AIM OF THE EXERCISE: When you transcribe the listing that follows, keep every line exact and skip any picture.

[DATASET CONTENT Boundary: Start]

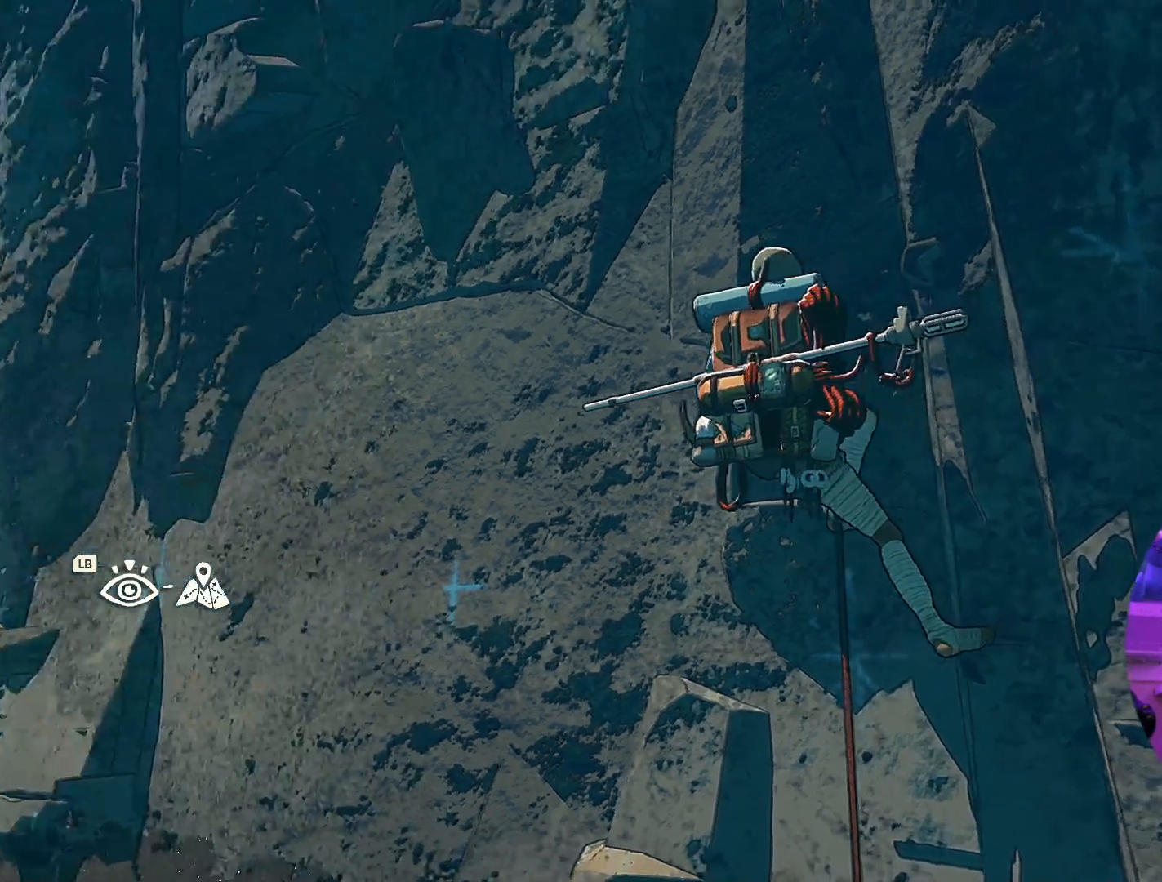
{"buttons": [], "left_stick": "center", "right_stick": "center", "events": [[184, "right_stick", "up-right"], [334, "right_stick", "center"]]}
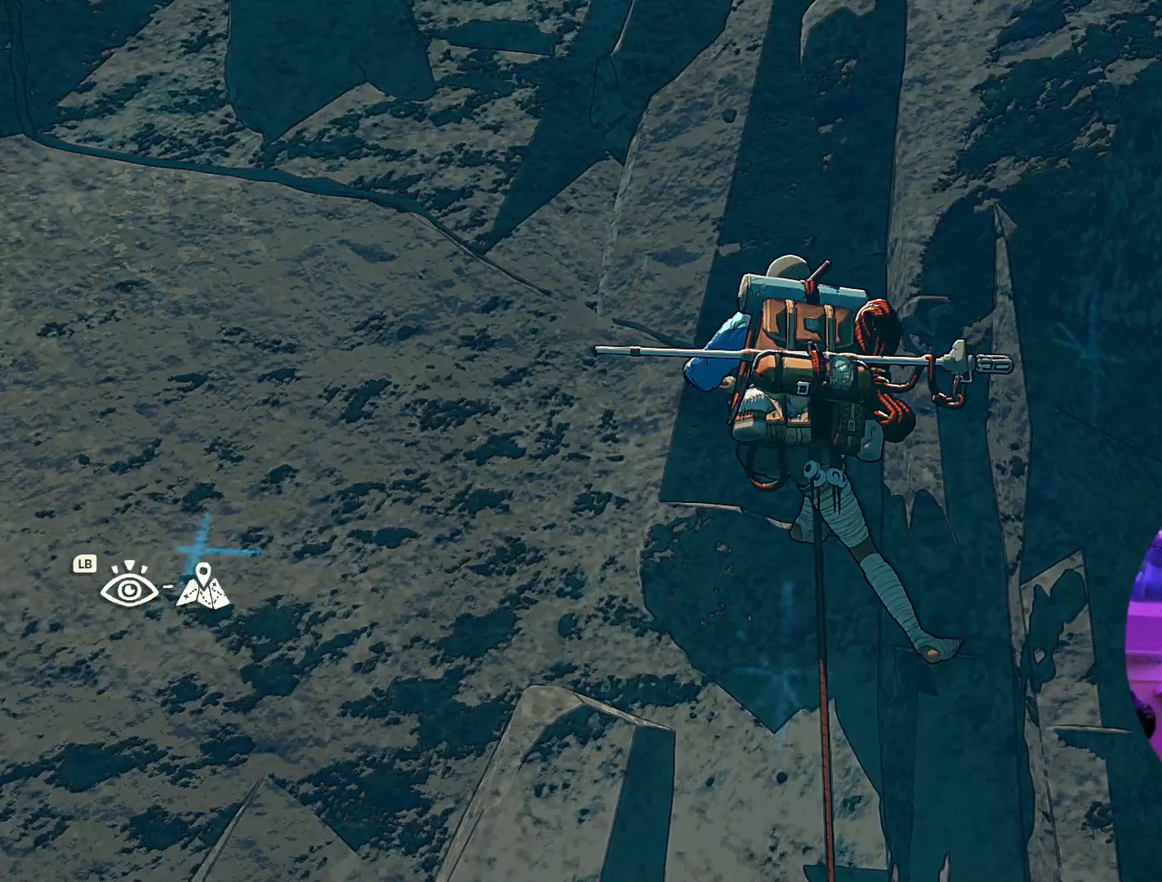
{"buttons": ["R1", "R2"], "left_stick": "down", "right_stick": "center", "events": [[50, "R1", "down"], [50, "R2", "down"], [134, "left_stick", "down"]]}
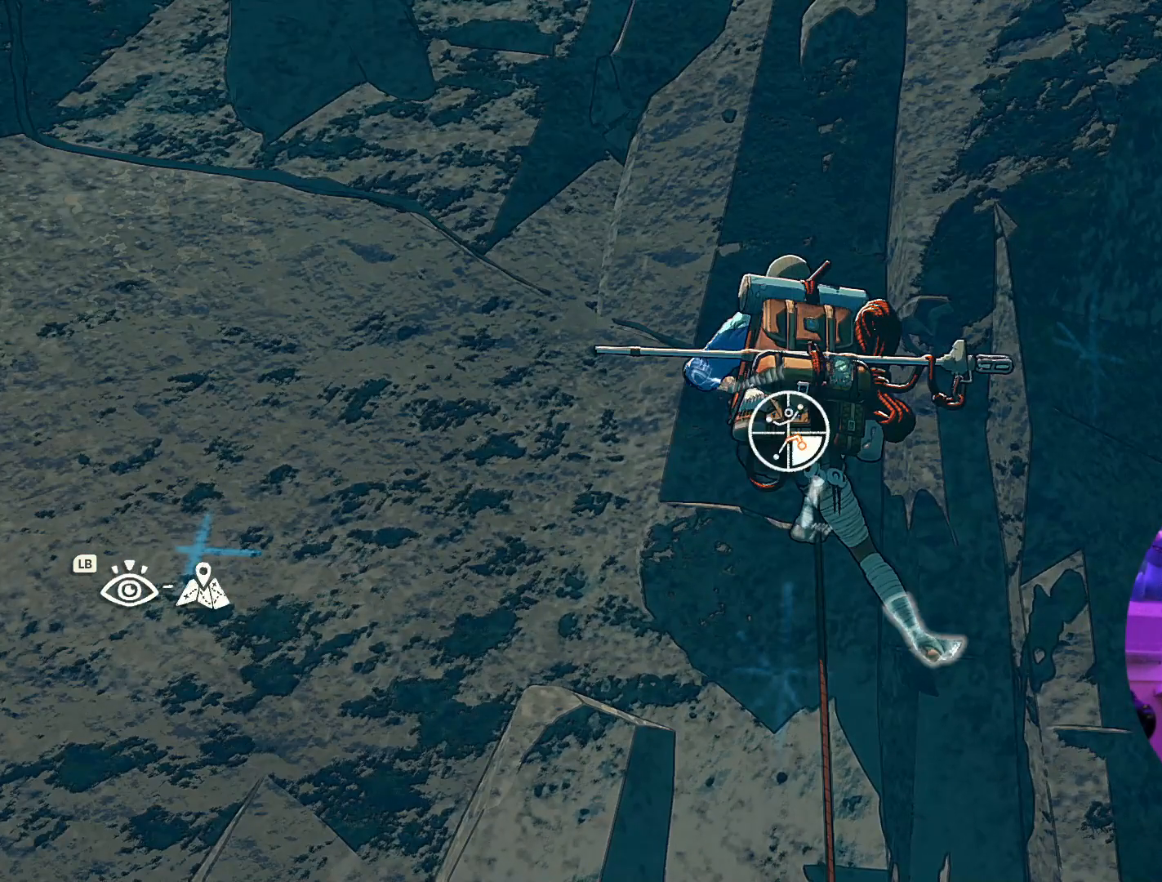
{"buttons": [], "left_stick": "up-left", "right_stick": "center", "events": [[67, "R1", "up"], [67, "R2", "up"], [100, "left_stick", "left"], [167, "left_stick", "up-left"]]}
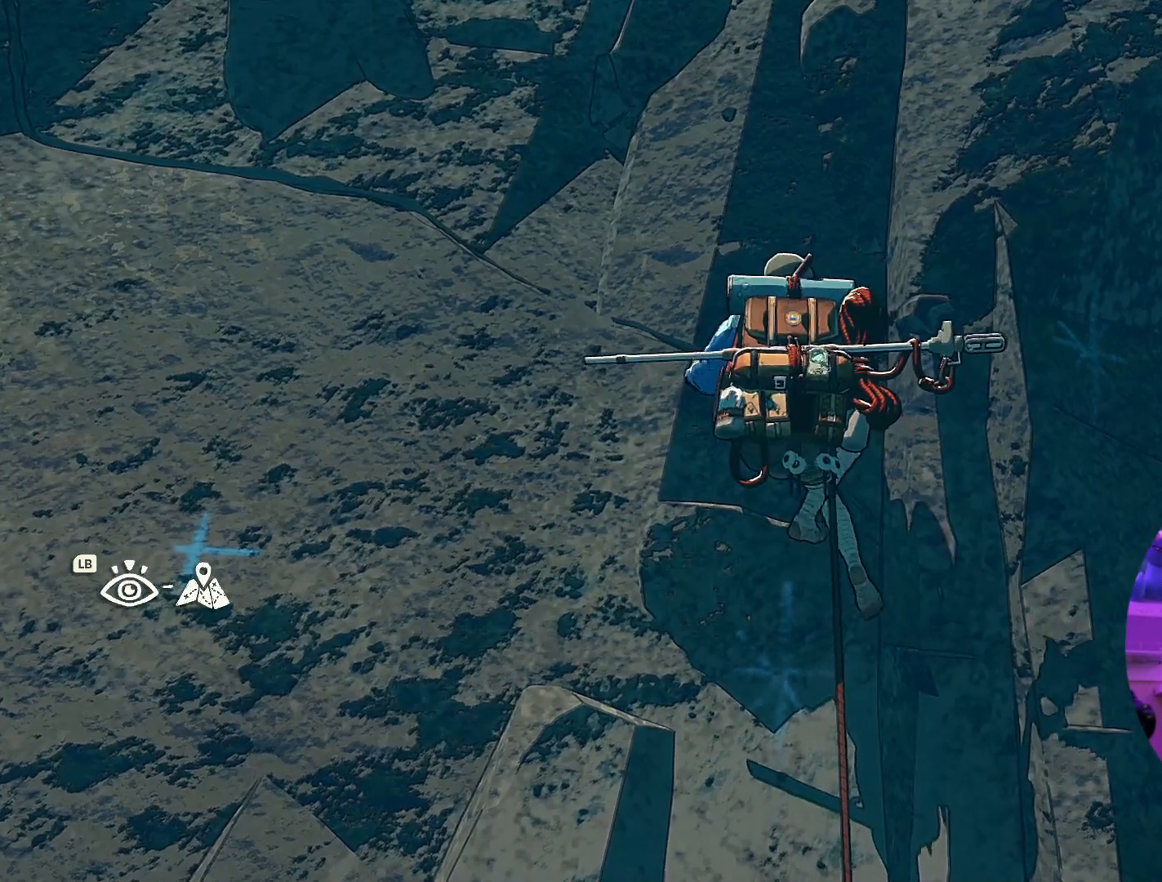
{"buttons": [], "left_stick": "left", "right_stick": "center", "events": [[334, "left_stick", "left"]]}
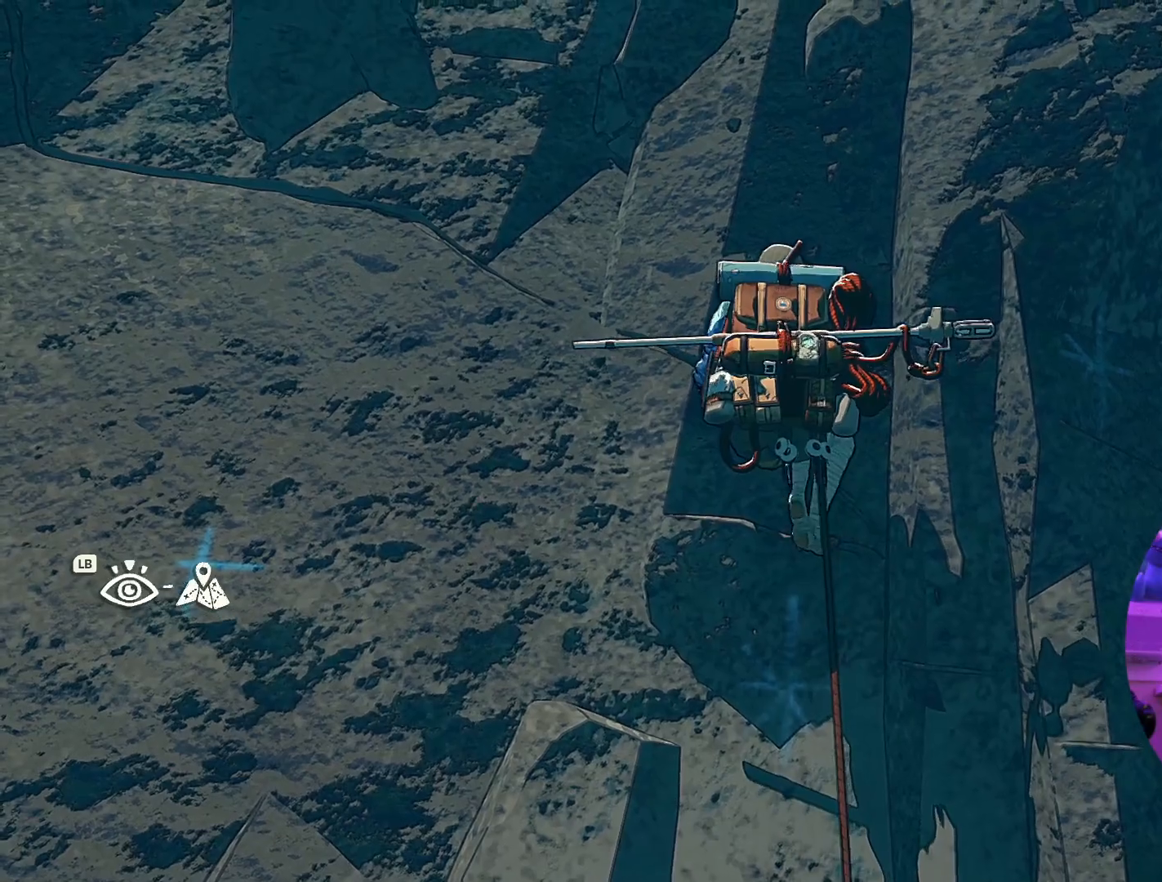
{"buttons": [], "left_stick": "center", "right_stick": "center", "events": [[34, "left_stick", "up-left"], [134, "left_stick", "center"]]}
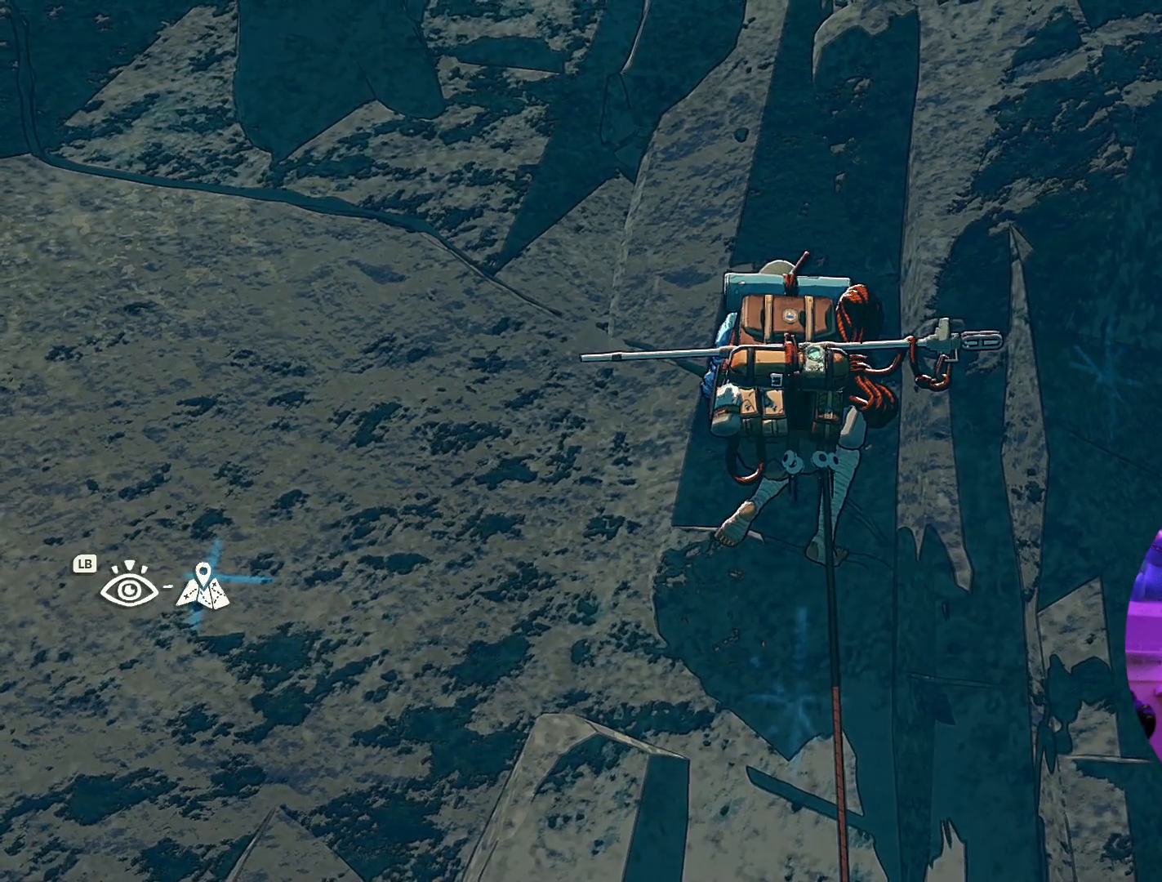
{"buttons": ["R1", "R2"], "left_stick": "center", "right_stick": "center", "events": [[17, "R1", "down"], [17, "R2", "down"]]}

[DATASET CONTENT Boundary: End]

FINISHED TASK:
{"buttons": [], "left_stick": "center", "right_stick": "center", "events": [[184, "right_stick", "up-right"], [334, "right_stick", "center"]]}
{"buttons": ["R1", "R2"], "left_stick": "down", "right_stick": "center", "events": [[50, "R1", "down"], [50, "R2", "down"], [134, "left_stick", "down"]]}
{"buttons": [], "left_stick": "up-left", "right_stick": "center", "events": [[67, "R1", "up"], [67, "R2", "up"], [100, "left_stick", "left"], [167, "left_stick", "up-left"]]}
{"buttons": [], "left_stick": "left", "right_stick": "center", "events": [[334, "left_stick", "left"]]}
{"buttons": [], "left_stick": "center", "right_stick": "center", "events": [[34, "left_stick", "up-left"], [134, "left_stick", "center"]]}
{"buttons": ["R1", "R2"], "left_stick": "center", "right_stick": "center", "events": [[17, "R1", "down"], [17, "R2", "down"]]}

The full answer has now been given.